I know a few right now who will, out of habit, rebel against such thinking because they’ll write it off as a plot from wimpy progressives to tell them what to do. Yes, indeed, if a burly man feels like havin’ a hamburger made of meat that acquired genetic material from dozens of different bovines that converged at the feedlot and slaughterhouse, that has a high fat content, and carries a higher risk of causing diabetes and heart disease, you ought to darn sure be able to have it.

Go for it.

But Nabhan and Kindscher aren’t preaching at you.  They’re merely trying to point out that there’s an alternative to the blind spot we Americans have with our food.  They want us to slow the fast pace down. Groups like the Chef’s Collaborative have enlisted cooks from the finest restaurants in America to promote local native “slow food” as opposed to industrial fast food.  So has the American Livestock Breeds Conservancy, the Seed Savers Exchange, and Slow Food USA have embraced their call.

Every year in the fall, the Corporation for the Northern Rockies in Livingston, Montana hosts a special celebration at Chico Hot Springs that features a multi-course dinner, from drinks and appetizers through dessert, consisting of foods grown and harvested in our corner of the West.  Hundreds of food growers from across the West attend.

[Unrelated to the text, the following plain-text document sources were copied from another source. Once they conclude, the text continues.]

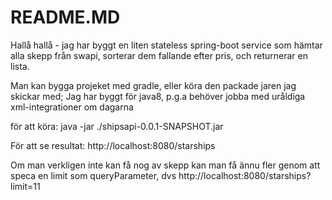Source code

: # README.MD

Hallå hallå - jag har byggt en liten stateless spring-boot service som hämtar alla skepp från swapi,
sorterar dem fallande efter pris, och returnerar en lista.

Man kan bygga projeket med gradle, eller köra den packade jaren jag skickar med; 
Jag har byggt för java8, p.g.a behöver jobba med uråldiga xml-integrationer om dagarna 

för att köra: 
java -jar ./shipsapi-0.0.1-SNAPSHOT.jar

För att se resultat: 
http://localhost:8080/starships

Om man verkligen inte kan få nog av skepp kan man få ännu fler genom att speca
en limit som queryParameter, dvs
http://localhost:8080/starships?limit=11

Sure, the Rockies in the middle of winter is a difficult place to go scrounging, but as the Corporation for the Northern Rockies has shown, we can eat healthier without having to do that. 

Harvesting from the bio-region isn’t radical.  A decade ago, Kelly, Wyoming hook and bullet writer Ted Kerasote discussed it at length in his excellent book, Blood Ties.

A celebration of hunting, Ted’s book took took animals rights activists to task in pointing out their own hypocrisy.  While they chastised Ted for being a hunter, he told the urban gatherers to take a long look at the rice in their bowls they eat righteously as part of their Vegan diet.  As Ted noted, the rice they were eating, whether in Wyoming or Washington, D.C, was likely harvested from a sea of expensive oil and taxpayer subsidies if one considers the costs of operating the machinery to plant and harvest it, the irrigated water, the costs and fuel associated with shipping it thousands of miles to market, displaying it in a store lighted by electricity and then to cooking it at home.

Supporting local producers, Kerasote noted, has many dividends, including a reduction in impacts to the environment, giving the consumer solace in knowing where the food came from, supporting local jobs, and in recognizing the value of biodiversity.

Nabhan’s and Kindscher’s manifesto calls for the return of wild bison to the plains but short of that the first step of being a citizen in Bison Nation is asking how the food got to your plate.  Unfortunately, for many of the dinners we eat, making the inquiry may give us an answer that either isn’t known or appealing.